According to a
new study conduced by a team of American researchers, it seems that parents of
depressed teenagers should not lose hope if initial drug treatments fail to
combat the issue. The study published on Tuesday showed that failure of the
initial drug treatment against teenage depression is something common, as it
happens in four out of 10 cases. However, sufferers and their parents should
not lose hope, as the recent study showed that switching medicine and adding
psychotherapy to the treatment might improve the initial situation.
"The
findings should be encouraging for families with a teen who has been struggling
with depression for some time," said Doctor David Brent of the University of Pittsburgh and the main author of the
study, which was published on Tuesday in the Journal of the American Medical
Association.
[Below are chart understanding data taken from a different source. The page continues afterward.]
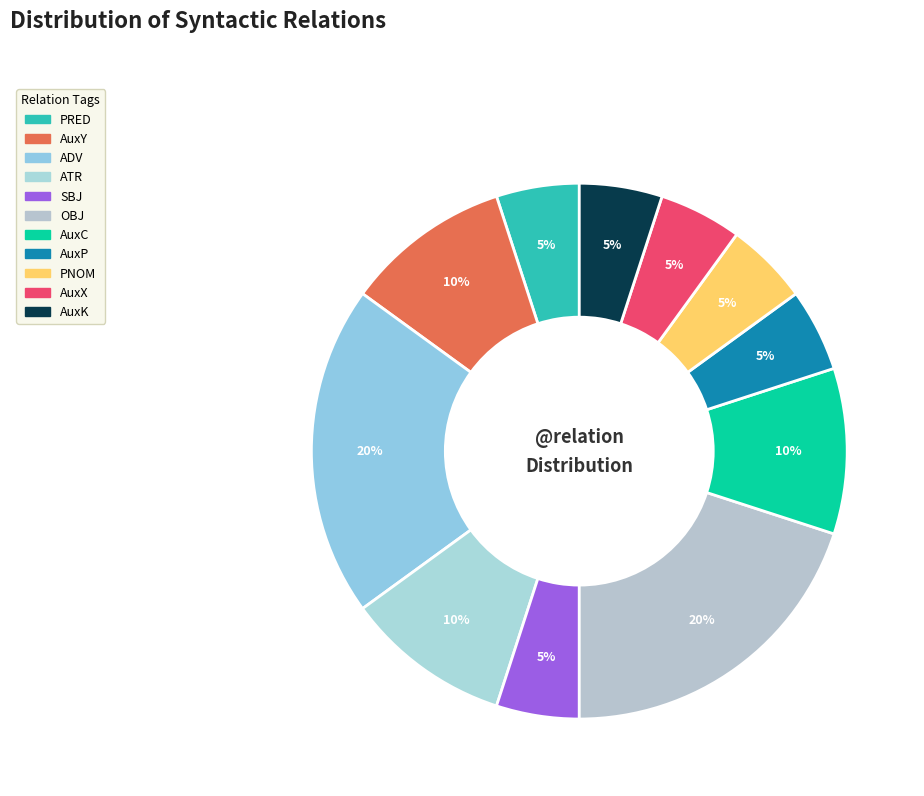

What percentage is NOT represented by AuxP?

95.0%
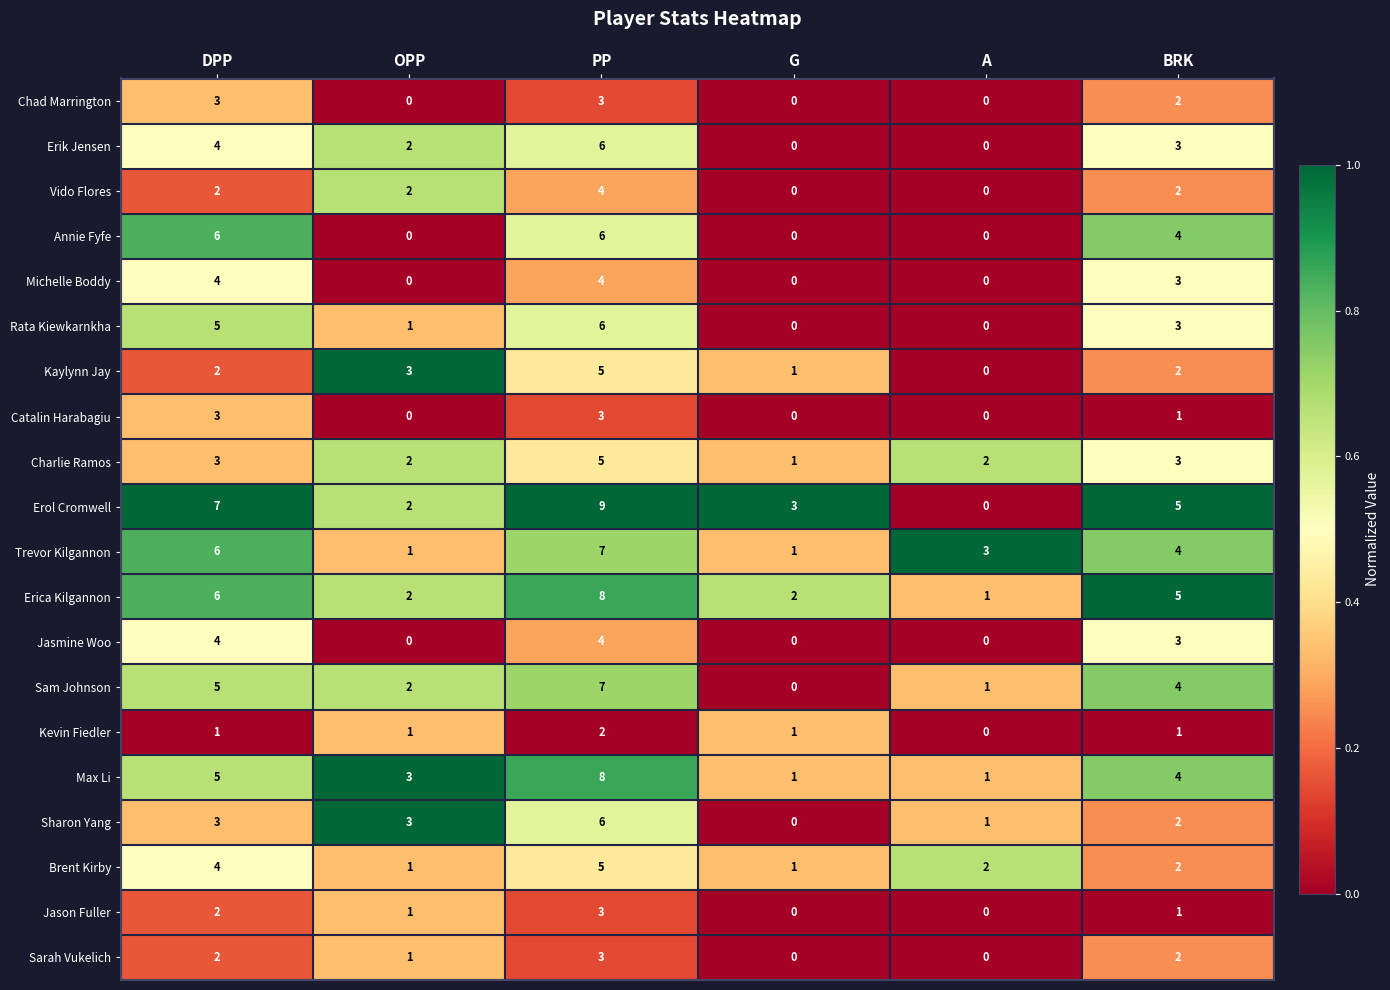

Which category has the highest value across all series?

PP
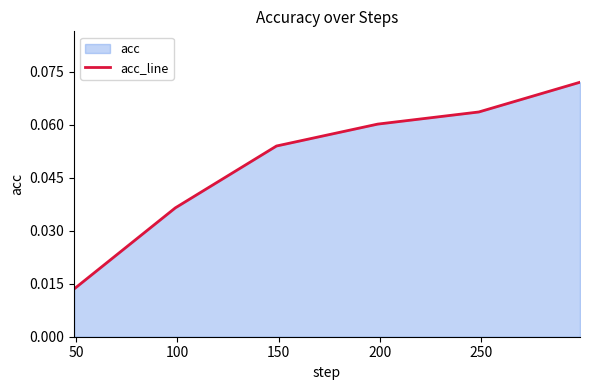

What is the difference between the maximum and minimum values?

0.1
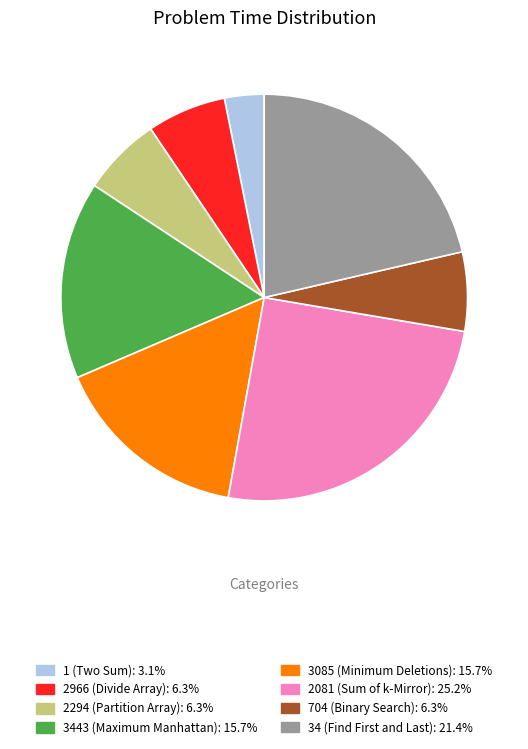

Combined, do 2081 (Sum of k-Mirror) and 704 (Binary Search) account for over 50%?

No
Doctor David Brent and his team conducted this study between 2000
and 2008. They used 334 patients with ages between 12 and 18 who suffered from
major depression and who hadn’t previously responded to two months of treatment
with a popular type of SSRI (selective serotonin reuptake inhibitor).
However, the
sufferers were variously switched to other SSRIs, such as Eli Lilly and Co.'s
Prozac (fluoxetine), Forest Laboratories Inc.'s Celexa (citalopram) or
GlaxoSmithKline Paxil (paroxetine); they were also given a different SSRI and
cognitive behavioral therapy, emphasizing behavior and problem-solving change;
or they were switched to Wyeth’s Effexor (venlafaxine), which is a SNRI
(serotonin and norepinephrine reuptake inhibitor). Another variant was
switching to Effexor and therapy.
According to the
research, about 55 percent of sufferers who switched to either type of
medication and added therapy responded, while 41 percent of those who switched
only to another medication, without adding therapy, also got better.
"About 40
percent of adolescents with depression do not adequately respond to a first
treatment course with an antidepressant medication, and clinicians have no
solid guidelines on how to choose subsequent treatments for these
patients," said Doctor Thomas Insel, director of the National Institute of
Mental Health, that institution that paid for the study.